Von diesen Zusammenhängen her gedacht muss man sagen: Es war damals eine Bewegung des Angriffs gegen einen überraschten Gegner, während wir heute in einer Situation des *Abwehr*kampfes gegen einen nicht nur vorbereiteten, sondern zugleich zu jeder Provokation bereiten Gegner stehen, der „keine Beschränkungen akzeptiert“ (Lieberman) und geradezu bösartig agiert.

Während die Opposition Ende der 50er/Anfang der 60er Jahre „auf technischem Wege besiegt“ schien (Marcuse), leben wir heute vor dem Hintergrund einer politischen Niederlage der Opposition, im „Post“-Horizont, immer noch damit beschäftigt, uns vom 68er-Erbe zu befreien:

  • von seinen „radikal“-demokratischen Forderungen und Versprechungen, alles in Frage zu stellen, und zwar durch jeden, unabhängig von seinem sozialen Stand: kein Mensch ist inkompetent oder unbefugt
  • von seiner Unbedingtheit, selbst das Private politisch zu verstehen,
  • von seiner Intoleranz gegenüber Unrecht, Verbrechen und Gewalt in den menschlichen Beziehungen, („repressive Toleranz“)
  • von seiner Perspektive der Befreiung durch den Perspektivenwechsel, die Umkehrung der Laufrichtung (Thomas Bernhard).

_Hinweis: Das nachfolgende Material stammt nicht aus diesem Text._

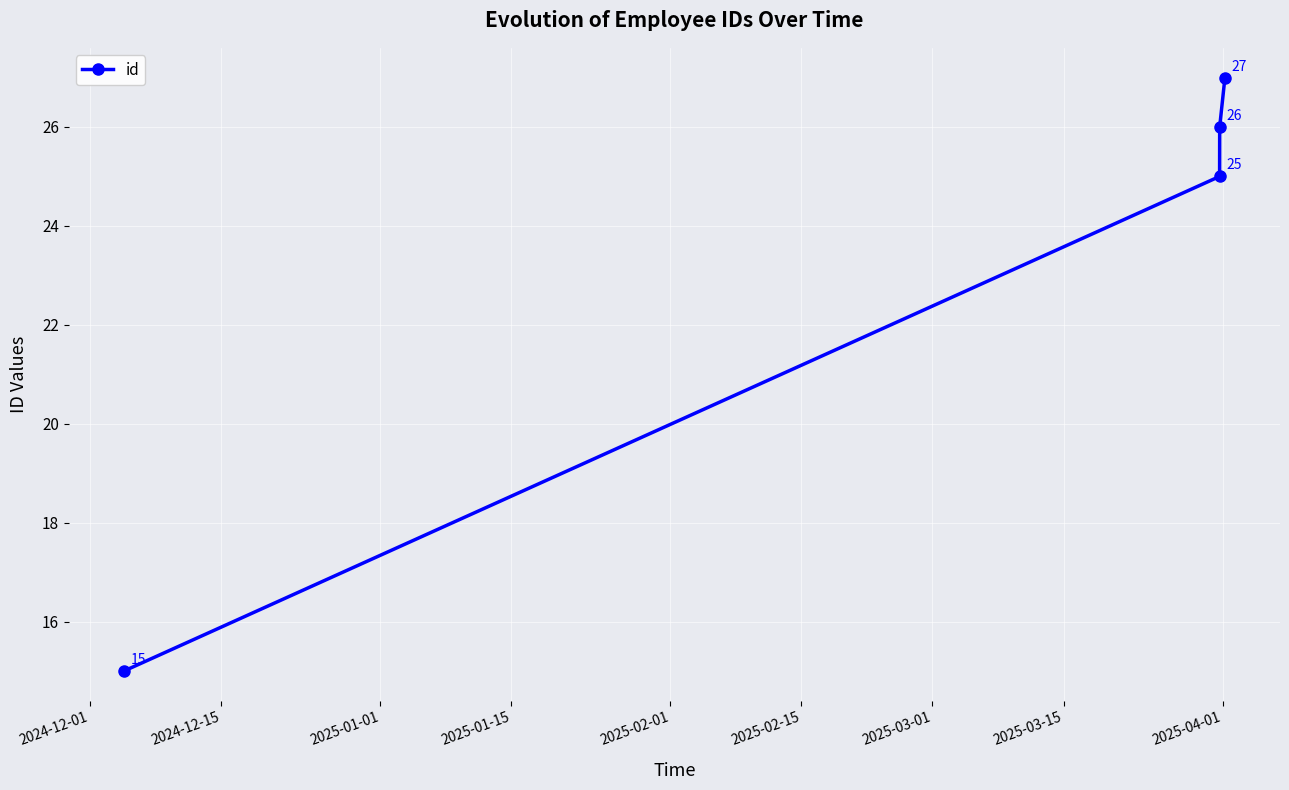

What is the difference between the maximum and minimum values?

12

Hat die Linke ihr Anliegen, wirtschaftliche und politische Macht neu auszutarieren, aus den Augen verloren? Eventuell auch vor der marktorientierten Globalisierung kapituliert?

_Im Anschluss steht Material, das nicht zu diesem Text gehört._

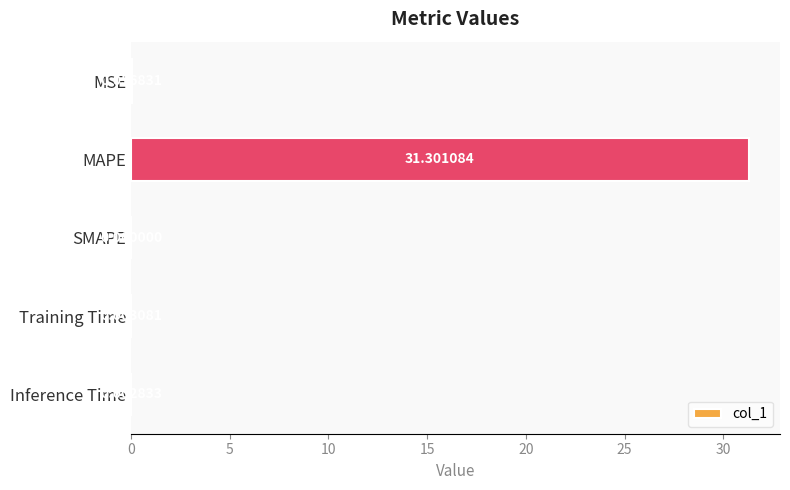

Between MAPE and Training Time, which is larger?

MAPE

Der Parlamentarismus und das ganze Drumherum ist eine Maschine mit eigenen Gesetzen. Seine ganze Energie auf den Parlamentarismus zu konzentrieren führt zu einer Blickverengung auf Wahlen und damit zu so etwas wie Marktpsychologie.

Man schaut, was bringt mir Stimmen, und propagiert es auch, um Stimmen zu bekommen. Das ist aber ein sich selbst verstärkendes System. Wenn man fragt, was bringt mir Stimmen, tut man das, was die anderen Parteien auch tun. Es ist die Reproduktion des immer Gleichen, nichts System-Transzendierendes.

Die Linke hat sich darauf eingelassen, hat keinen Standpunkt mehr außerhalb des Systems. Die wichtigste Frage ist die nach der Situation und Artikulation der Bevölkerung, danach, was sie bewegt. Nicht oberflächlich, sondern eher unterirdisch.

Marx nannte es den Maulwurf der Geschichte. Wer den nicht wahrnimmt, wundert sich über die Wahlergebnisse der AfD. Ihm entgehen aber eventuell auch andere, gegenläufige Entwicklungen. Er hat sich von der Bevölkerung entfernt. Für diese Analysen ist die Theorie von Marcuse eine Fundgrube.

Was erwarten Sie für den Fall, dass sich die Mitglieder der SPD am Ende mehrheitlich für eine Große Koalition entscheiden?

Die GroKo ist ein Lehrstück dafür, wie politisches Bewusstseins entsteht. Große Teile der Bevölkerung haben den Eindruck: „Die machen ja sowieso, was sie wollen, ungeachtet von Wahlergebnissen. Sie machen es überall: bei Waffenexporten, Auslandseinsätzen – egal, ob die Mehrheit der Bevölkerung dagegen ist.“

Das nennt man Entpolitisierung, manche sagen auch Politikverdrossenheit, und schieben der Bevölkerung den schwarzen Peter zu. Das ist eine immens wichtige Angelegenheit für die politische Psychologie.

Die große Frage besteht darin, ob sich nach dem Zustandekommen dieser Großen Koalition Resignation breit machen wird, eventuell sogar unter den Jusos, von denen viele bis zuletzt sehr engagiert dagegen gekämpft haben. Oder ob mehr Menschen begreifen, dass sie mehr hätten tun müssen, um diese Entwicklung zu verhindern.

Das wäre dann eine Chance für die Linke, Perspektiven aufzeigen, beziehungsweise sie erst einmal zu Wort kommen zu lassen. Jeder Abgeordnete könnte jede zweite Woche in seinem Wahlkreis Begegnungen organisieren, sich anhören, welche Probleme es gibt, welche Vorschläge entwickelt worden sind.

Das passiert nicht oder viel zu wenig. Im schlimmsten Fall stehen uns für das Entstehen einer Opposition weitere vier verschenkte Jahre bevor.

Haben Sie vielen Dank für das Gespräch.